BEGIN EXERCISE INPUTS

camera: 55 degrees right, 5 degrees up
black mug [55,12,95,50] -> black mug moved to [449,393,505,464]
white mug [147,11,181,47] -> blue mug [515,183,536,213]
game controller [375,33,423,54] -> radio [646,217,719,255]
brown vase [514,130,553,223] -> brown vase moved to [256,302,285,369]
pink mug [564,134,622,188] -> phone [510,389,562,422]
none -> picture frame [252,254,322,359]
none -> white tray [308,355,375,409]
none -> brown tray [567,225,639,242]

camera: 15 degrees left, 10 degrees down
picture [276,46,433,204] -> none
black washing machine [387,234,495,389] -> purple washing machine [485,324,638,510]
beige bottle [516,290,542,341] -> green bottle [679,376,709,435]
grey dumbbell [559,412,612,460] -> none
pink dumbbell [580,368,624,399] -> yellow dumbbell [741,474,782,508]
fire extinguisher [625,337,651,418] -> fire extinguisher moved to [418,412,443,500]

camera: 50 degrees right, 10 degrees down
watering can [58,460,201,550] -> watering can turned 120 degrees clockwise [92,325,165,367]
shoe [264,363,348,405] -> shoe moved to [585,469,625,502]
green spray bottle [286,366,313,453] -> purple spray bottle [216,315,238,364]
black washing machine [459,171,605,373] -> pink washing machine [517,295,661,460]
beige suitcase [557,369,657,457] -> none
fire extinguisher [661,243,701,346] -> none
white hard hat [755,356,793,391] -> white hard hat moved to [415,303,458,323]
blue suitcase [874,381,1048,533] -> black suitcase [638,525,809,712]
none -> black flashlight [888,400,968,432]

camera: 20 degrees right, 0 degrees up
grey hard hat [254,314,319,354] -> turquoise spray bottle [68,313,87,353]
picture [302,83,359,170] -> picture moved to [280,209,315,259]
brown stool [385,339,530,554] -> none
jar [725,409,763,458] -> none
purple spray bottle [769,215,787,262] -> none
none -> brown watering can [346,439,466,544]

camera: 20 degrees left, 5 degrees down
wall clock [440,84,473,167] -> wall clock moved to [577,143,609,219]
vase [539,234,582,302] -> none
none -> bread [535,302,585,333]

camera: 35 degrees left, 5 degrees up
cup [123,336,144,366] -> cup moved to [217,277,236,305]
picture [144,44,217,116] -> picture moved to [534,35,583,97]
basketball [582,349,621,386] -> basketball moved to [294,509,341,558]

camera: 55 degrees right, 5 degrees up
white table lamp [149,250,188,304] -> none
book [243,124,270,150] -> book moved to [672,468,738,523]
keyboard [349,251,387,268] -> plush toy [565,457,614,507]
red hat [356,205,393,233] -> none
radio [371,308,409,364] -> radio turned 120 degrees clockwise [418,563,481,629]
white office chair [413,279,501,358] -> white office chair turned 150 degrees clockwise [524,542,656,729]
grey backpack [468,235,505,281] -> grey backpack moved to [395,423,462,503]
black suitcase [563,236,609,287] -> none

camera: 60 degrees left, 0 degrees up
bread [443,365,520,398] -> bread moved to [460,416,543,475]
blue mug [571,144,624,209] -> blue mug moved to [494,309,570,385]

END EXERCISE INPUTS

ASSIGNMENT =>
Please copy the data in full, character for character.

WORKED SOLUTION =>
camera: 55 degrees right, 5 degrees up
black mug [55,12,95,50] -> black mug moved to [449,393,505,464]
white mug [147,11,181,47] -> blue mug [515,183,536,213]
game controller [375,33,423,54] -> radio [646,217,719,255]
brown vase [514,130,553,223] -> brown vase moved to [256,302,285,369]
pink mug [564,134,622,188] -> phone [510,389,562,422]
none -> picture frame [252,254,322,359]
none -> white tray [308,355,375,409]
none -> brown tray [567,225,639,242]

camera: 15 degrees left, 10 degrees down
picture [276,46,433,204] -> none
black washing machine [387,234,495,389] -> purple washing machine [485,324,638,510]
beige bottle [516,290,542,341] -> green bottle [679,376,709,435]
grey dumbbell [559,412,612,460] -> none
pink dumbbell [580,368,624,399] -> yellow dumbbell [741,474,782,508]
fire extinguisher [625,337,651,418] -> fire extinguisher moved to [418,412,443,500]

camera: 50 degrees right, 10 degrees down
watering can [58,460,201,550] -> watering can turned 120 degrees clockwise [92,325,165,367]
shoe [264,363,348,405] -> shoe moved to [585,469,625,502]
green spray bottle [286,366,313,453] -> purple spray bottle [216,315,238,364]
black washing machine [459,171,605,373] -> pink washing machine [517,295,661,460]
beige suitcase [557,369,657,457] -> none
fire extinguisher [661,243,701,346] -> none
white hard hat [755,356,793,391] -> white hard hat moved to [415,303,458,323]
blue suitcase [874,381,1048,533] -> black suitcase [638,525,809,712]
none -> black flashlight [888,400,968,432]

camera: 20 degrees right, 0 degrees up
grey hard hat [254,314,319,354] -> turquoise spray bottle [68,313,87,353]
picture [302,83,359,170] -> picture moved to [280,209,315,259]
brown stool [385,339,530,554] -> none
jar [725,409,763,458] -> none
purple spray bottle [769,215,787,262] -> none
none -> brown watering can [346,439,466,544]

camera: 20 degrees left, 5 degrees down
wall clock [440,84,473,167] -> wall clock moved to [577,143,609,219]
vase [539,234,582,302] -> none
none -> bread [535,302,585,333]

camera: 35 degrees left, 5 degrees up
cup [123,336,144,366] -> cup moved to [217,277,236,305]
picture [144,44,217,116] -> picture moved to [534,35,583,97]
basketball [582,349,621,386] -> basketball moved to [294,509,341,558]

camera: 55 degrees right, 5 degrees up
white table lamp [149,250,188,304] -> none
book [243,124,270,150] -> book moved to [672,468,738,523]
keyboard [349,251,387,268] -> plush toy [565,457,614,507]
red hat [356,205,393,233] -> none
radio [371,308,409,364] -> radio turned 120 degrees clockwise [418,563,481,629]
white office chair [413,279,501,358] -> white office chair turned 150 degrees clockwise [524,542,656,729]
grey backpack [468,235,505,281] -> grey backpack moved to [395,423,462,503]
black suitcase [563,236,609,287] -> none

camera: 60 degrees left, 0 degrees up
bread [443,365,520,398] -> bread moved to [460,416,543,475]
blue mug [571,144,624,209] -> blue mug moved to [494,309,570,385]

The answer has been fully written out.